#ArtedeGobernar
El oficialismo terminó subiendo la apuesta sin contar con fichas suficientes. Y unificó a la oposición. Fue central y cargado de especulaciones el papel de Máximo Kirchner. Inquieta la lectura externa, en medio de las tratativas con el FMI y representa una señal para otros planes del Gobierno.
Alberto Fernández definió el rechazo al Presupuesto 2022 como un “problema inesperado”. El Presidente eligió esa calificación para referirse al revés en Diputados y lo hizo en diálogo con Kristalina Georgieva. Fue un primer reflejo para tratar de amortiguar el impacto en la negociación con el FMI. Puede además que la evaluación como “inesperado” aluda a la magnitud del resultado en la Cámara baja, con 132 votos en contra del proyecto -indefendible, mezcla del texto original de Economía y decenas de arreglos- y 121 a favor. Sin embargo, era esperable que el resultado electoral de hace apenas un mes tuviera proyección en el Congreso: la negación de la derrota tiene límites. El resto fue un juego perdido en el tablero de las internas.
Lo ocurrido ayer en Diputados sacudió al oficialismo. El foco estaba puesto en los motivos que precipitaron la actitud de Máximo Kirchner. Y las especulaciones iban desde la falta de experiencia y muñeca para manejar la situación -después de casi veinte horas de sesión- hasta un deliberado encendido de la mecha para hacer fracasar el Presupuesto y mostrarle a Olivos poder político efectivo, no puras declaraciones.
La movida para pasar a un cuarto intermedio y rediscutir el tema en comisión abría la especulación sobre posibles fisuras en el conglomerado opositor. No era seguro, pero al menos sugería una chance para el oficialismo.

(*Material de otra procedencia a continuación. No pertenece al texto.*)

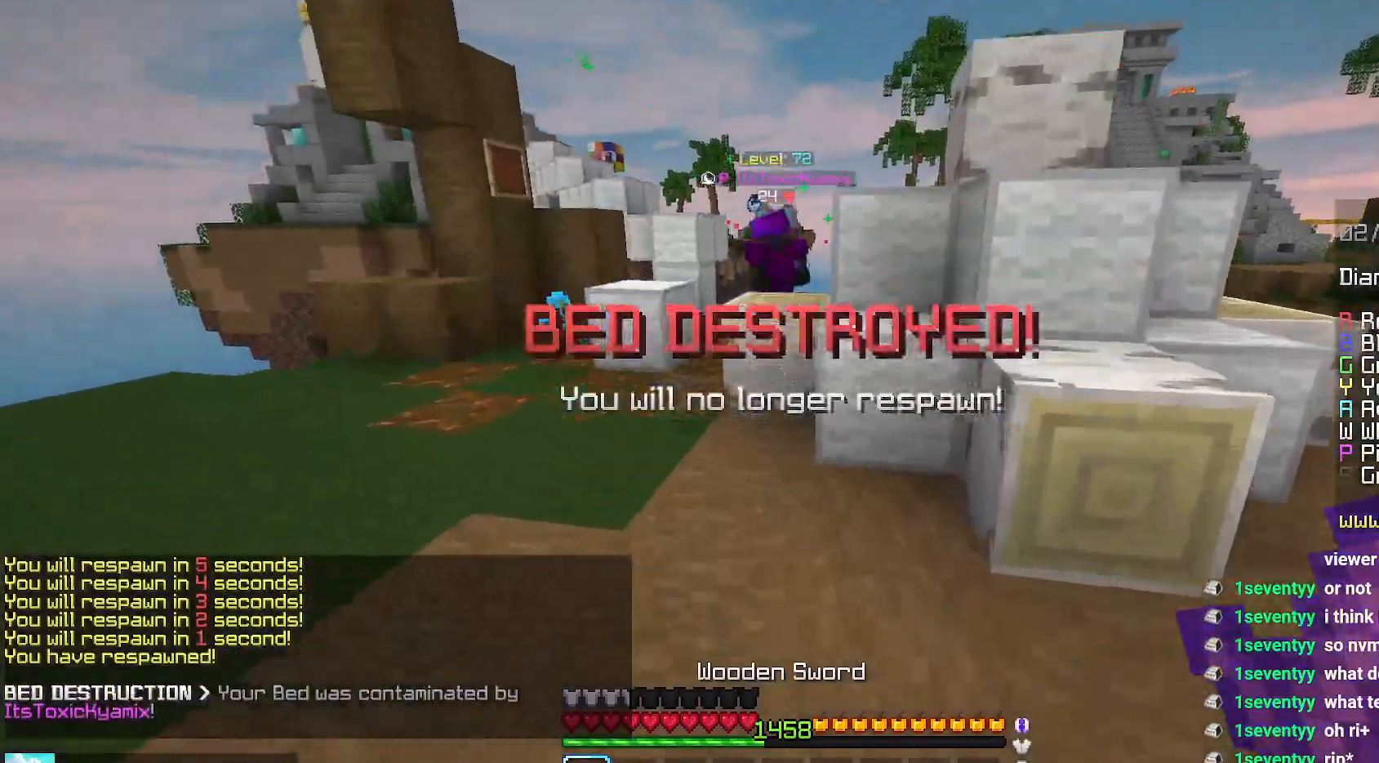
{"keys": ["space", "up"], "mouse": [], "events": [[84, "left", "down"], [234, "left", "up"], [400, "space", "down"]]}
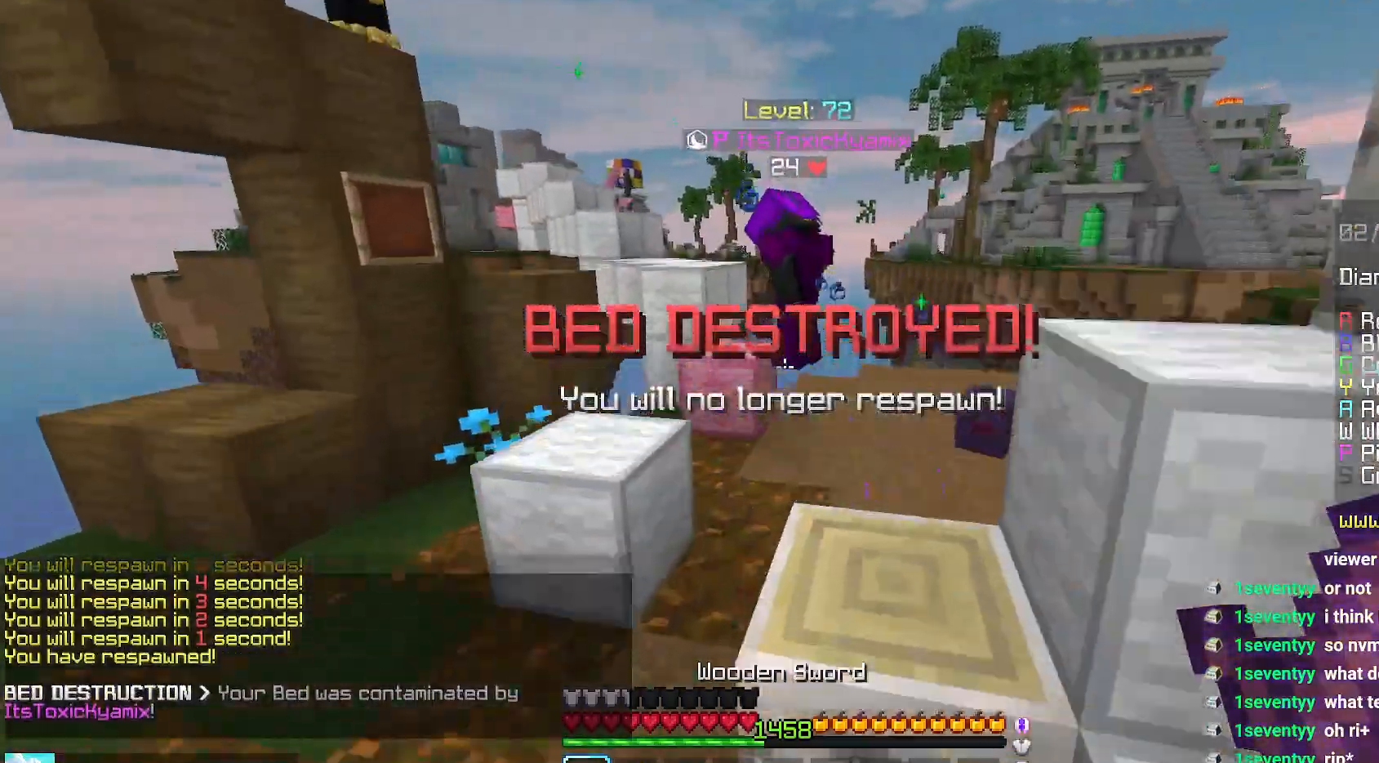
{"keys": ["space", "up"], "mouse": ["left"], "events": [[150, "space", "up"], [184, "left", "down"], [284, "space", "down"], [334, "left", "up"], [500, "mouse_left", "down"]]}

Significaba un reconocimiento del revés -la imposibilidad de garantizar la aprobación del Presupuesto- aunque dejaba un margen de expectativa. El discurso de Máximo Kirchner terminó de precipitar un rechazo en bloque de JxC y de otros sectores.
Se trata de una derrota potente que desdibuja incluso la idea previa de contraatacar acusando a Juntos por el Cambio de obstruccionista y, más aún, de destituyente. La caída fue a manos de un arco más amplio que JxC. El bloque del Frente de Todos dijo que se trató de un “golpe a la recuperación de la economía”. Y Martín Guzmán advirtió que impacta negativamente en las conversaciones con el FMI.
Eso último apunta al análisis externo sobre las complicaciones para cerrar un acuerdo de facilidades extendidas con el Fondo. El ministro apuntó a minimizar el impacto de la interna del oficialismo. En esa perspectiva, tal vez lo más inquietante sea la exposición de las dificultades del Gobierno para avanzar en el Congreso. Y sobre todo, la falta de voluntad o temple para allanar el camino a un acuerdo político.
El estreno de la nueva realidad en el Congreso expresa un mensaje que va más allá del tema específico del Presupuesto. Es una señal más amplia hacia el Gobierno y el kirchnerismo duro. Cierra las puertas a los proyectos judiciales ya congelados -reforma del fuero federal y modificación de la normativa para los fiscales- y deja a la intemperie el intento de avanzar sobre la Corte Suprema.
Eso último y otras declaraciones -como la genérica propuesta de traslado de la Capital, sin proyecto concreto- suenan por momentos a intento de cambio de agenda política. No parece mucho frente a las estribaciones del resultado electoral de hace apenas un mes.